O'HARE — The Chicago Department of Transportation will use "strike teams" to address the city's growing pothole epidemic, Mayor Rahm Emanuel announced Monday.
"Spring is breaking," the mayor said in a streetside news conference in the O'Hare neighborhood in the far northwest corner of the city. Toward the end of one of the harshest winters in city history, Emanuel added, "Mother Nature decided to leave nothing but pothole ruin on the streets of Chicago."
According to Emanuel, pothole crews of seasonal laborers began filling the holes a week earlier than normal this year. He added six pothole crews to make 30 total, and for the next few weeks at least they'll work two days a week in a geographical grid focusing on arterial streets, "addressing potholes in the city's 1,055 miles of major thoroughfares," the city said in a news release.
"Crews like this can get more done on a strike-force basis," Emanuel said, adding it would be "more efficient" and "more effective" at filling the potholes and keeping them filled.

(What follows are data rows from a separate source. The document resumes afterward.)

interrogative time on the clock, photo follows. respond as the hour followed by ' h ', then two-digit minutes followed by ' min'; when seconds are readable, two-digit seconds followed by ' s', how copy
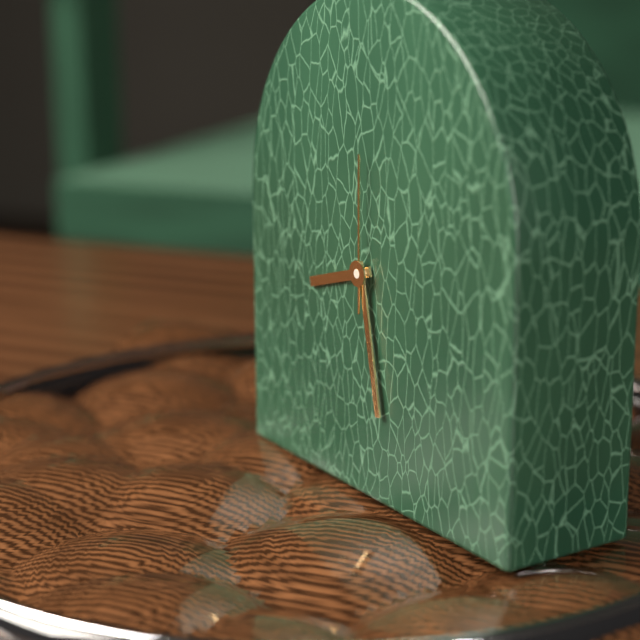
8 h 28 min 00 s
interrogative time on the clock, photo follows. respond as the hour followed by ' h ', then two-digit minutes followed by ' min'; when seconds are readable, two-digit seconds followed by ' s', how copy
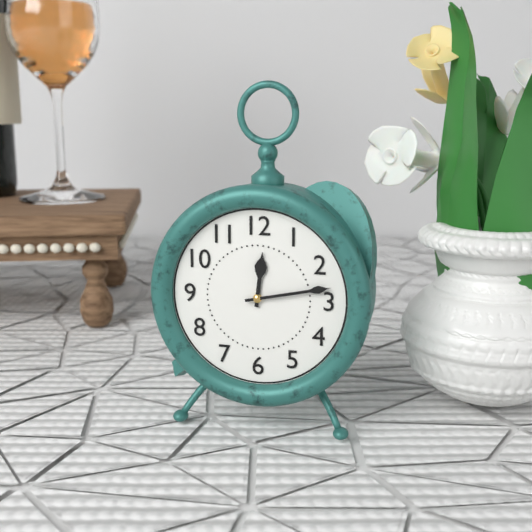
12 h 13 min
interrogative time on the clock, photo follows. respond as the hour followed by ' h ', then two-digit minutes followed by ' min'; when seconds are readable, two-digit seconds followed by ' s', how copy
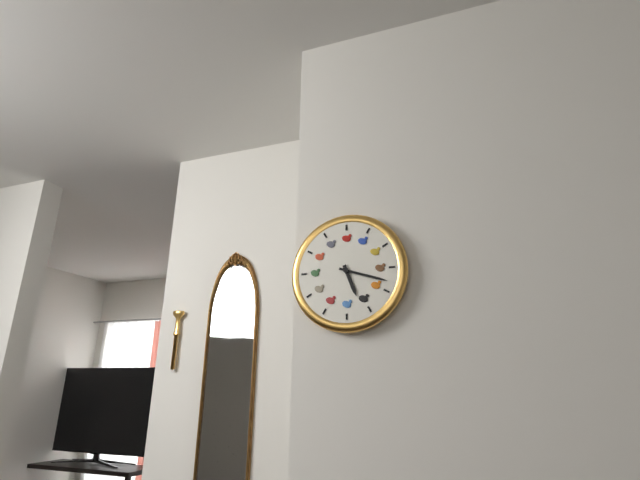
5 h 18 min
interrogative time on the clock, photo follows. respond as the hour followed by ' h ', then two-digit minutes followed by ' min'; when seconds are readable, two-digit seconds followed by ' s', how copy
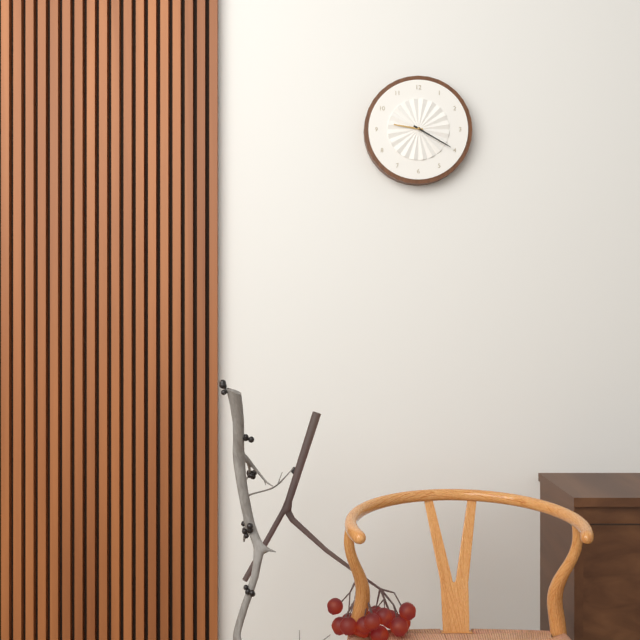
9 h 20 min
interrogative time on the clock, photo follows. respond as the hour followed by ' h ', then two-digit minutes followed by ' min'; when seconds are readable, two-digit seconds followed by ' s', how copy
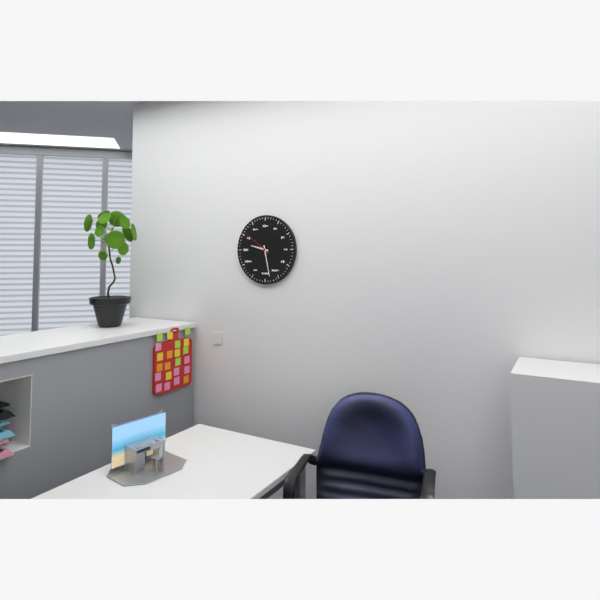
9 h 28 min
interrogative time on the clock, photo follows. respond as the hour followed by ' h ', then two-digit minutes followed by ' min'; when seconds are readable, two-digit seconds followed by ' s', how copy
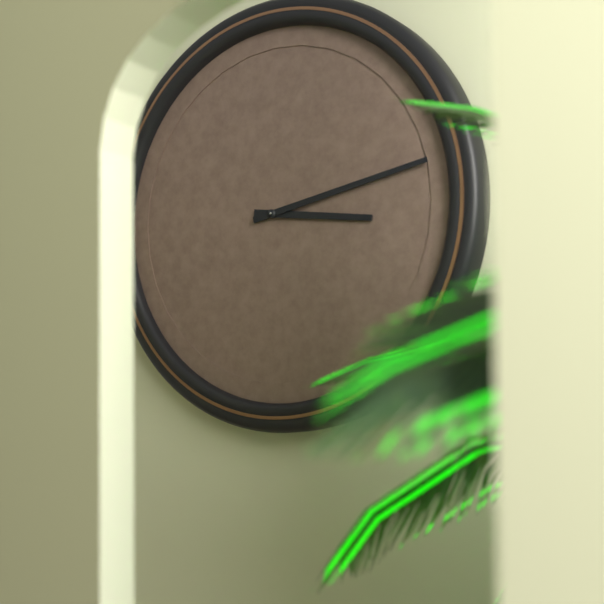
3 h 13 min
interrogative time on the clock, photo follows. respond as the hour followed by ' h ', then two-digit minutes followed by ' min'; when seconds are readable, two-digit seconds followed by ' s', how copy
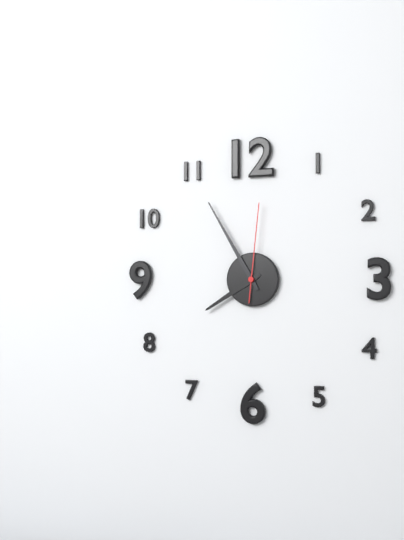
7 h 55 min 01 s
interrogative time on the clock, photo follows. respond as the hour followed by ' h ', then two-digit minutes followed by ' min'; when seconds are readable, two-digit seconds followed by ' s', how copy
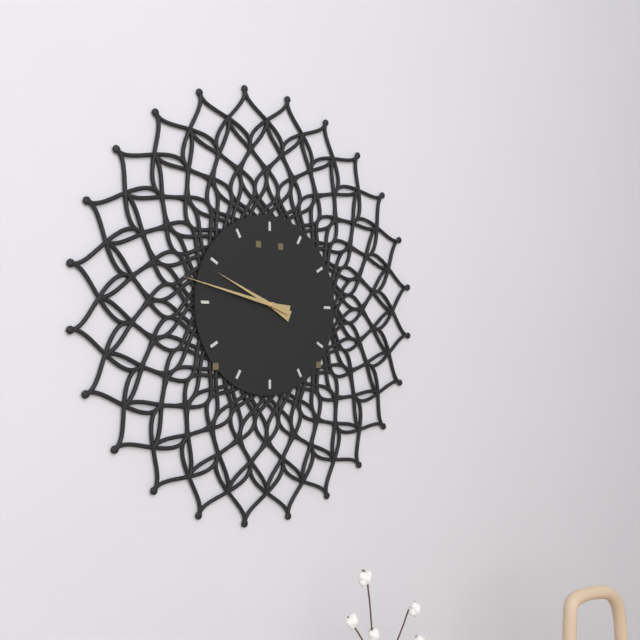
9 h 47 min
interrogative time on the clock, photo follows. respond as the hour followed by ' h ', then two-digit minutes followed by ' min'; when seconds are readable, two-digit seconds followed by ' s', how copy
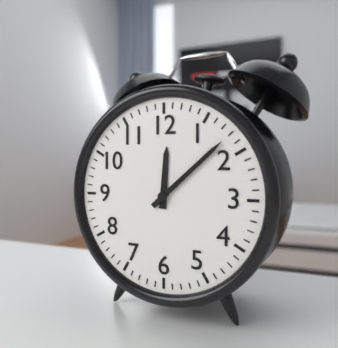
12 h 08 min
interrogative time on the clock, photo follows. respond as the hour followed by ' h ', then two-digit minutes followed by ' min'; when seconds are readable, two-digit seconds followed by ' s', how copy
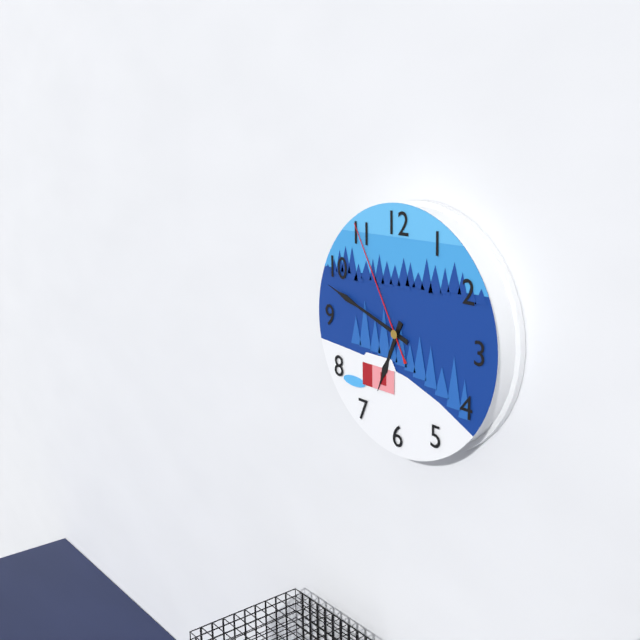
6 h 48 min 55 s
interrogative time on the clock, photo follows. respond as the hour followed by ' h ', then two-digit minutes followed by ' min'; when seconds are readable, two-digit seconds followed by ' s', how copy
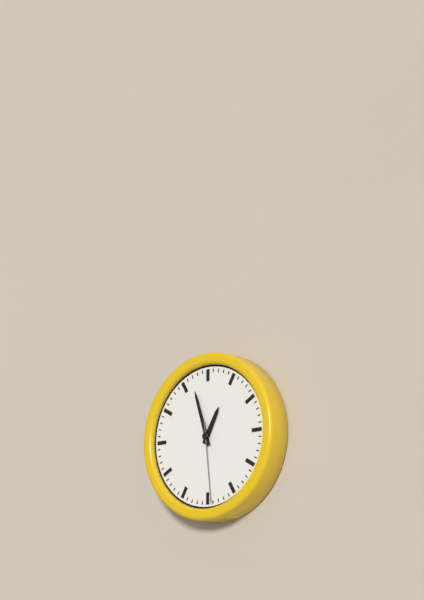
12 h 57 min 29 s
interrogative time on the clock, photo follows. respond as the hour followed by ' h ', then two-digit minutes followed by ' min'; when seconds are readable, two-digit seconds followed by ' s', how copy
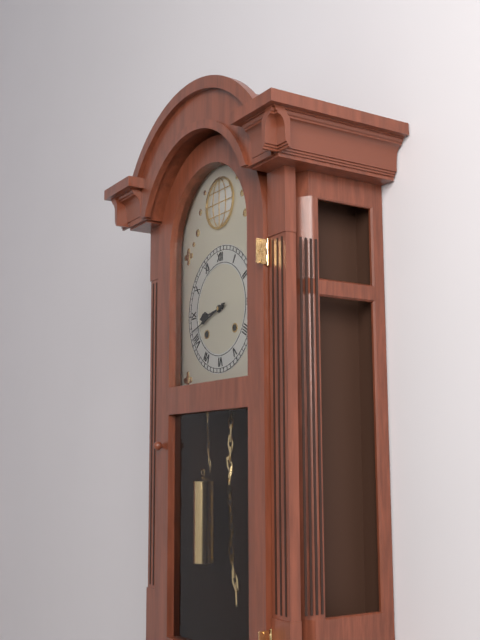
8 h 42 min
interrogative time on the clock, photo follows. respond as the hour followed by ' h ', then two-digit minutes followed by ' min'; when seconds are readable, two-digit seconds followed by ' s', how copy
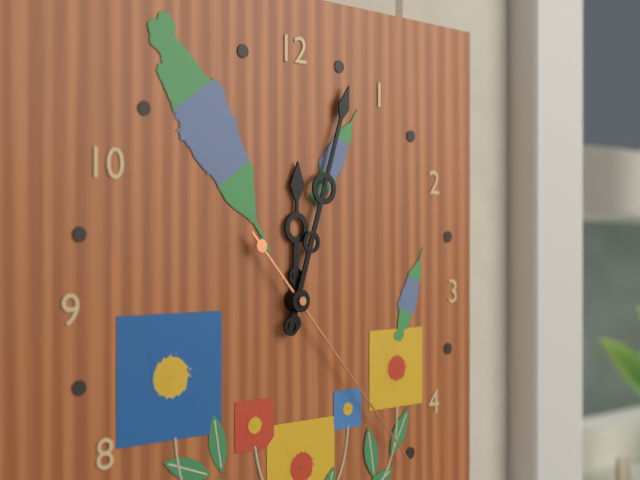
12 h 03 min 23 s
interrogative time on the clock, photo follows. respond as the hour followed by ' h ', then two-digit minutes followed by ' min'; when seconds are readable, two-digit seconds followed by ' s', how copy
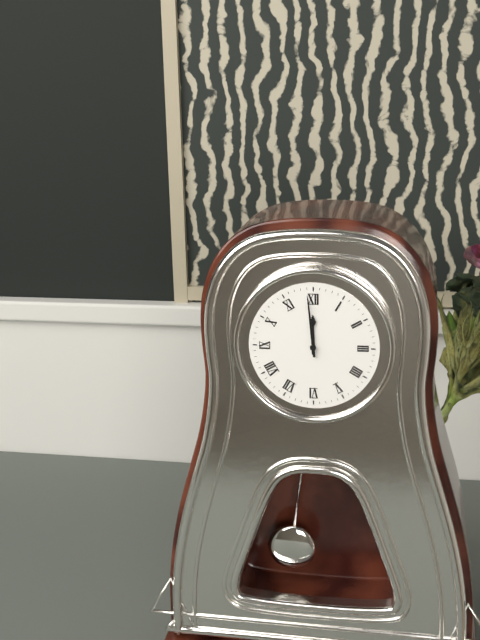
11 h 59 min
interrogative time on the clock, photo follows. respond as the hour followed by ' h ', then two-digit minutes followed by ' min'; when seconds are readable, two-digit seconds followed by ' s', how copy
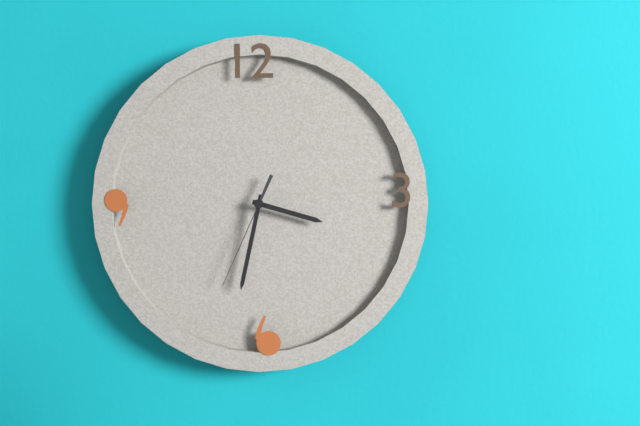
3 h 32 min 34 s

The crews will work on main-street potholes every Monday and Friday. Some 25 crews will address potholes reported to 311 on side streets Tuesdays through Thursdays, according to Transportation Commissioner Rebekah Scheinfeld, and six crews will work weekends.
Scheinfeld acknowledged that some potholes would have to be filled and refilled as temperatures rise above and fall below freezing, but said, "It comes down to safety."
"Folks are talking about it, rightfully so," the mayor said.
Emanuel denied that the initiative was meant to address voter concerns ahead of his expected run for re-election next year.
"I'm addressing this because I'm concerned about it," he said. "There are some potholes that literally chew up a tire. What I want to do is make sure we're on top of our game."
Emanuel added that city residents "expect a smoothly paved street, and I expect us to work at delivering that."
The announcement came several days after Emanuel said an audit is being conducted on arterial streets with potholes that were paved by private contractors last year. Contractors would be forced to either reimburse the city or repair their work "under quality-assurance warranties," a spokeswoman for the mayor said.
"The audit is ongoing," Emanuel said Monday, adding that it had already turned up "a couple examples" of poor paving where independent contractors will be called on to make repairs.
Emanuel also touted a "more robust" citywide paving program he first announced last month.
On March 1, the Department of Transportation added six additional crews to combat the rough roads. The extra crews are projected to fill 25,000 more potholes. So far in 2014, the department has filled more than 240,000 potholes, Scheinfeld said. The city filled 625,000 all of last year, and Scheinfeld added the city was "well ahead of that rate for 2014 already."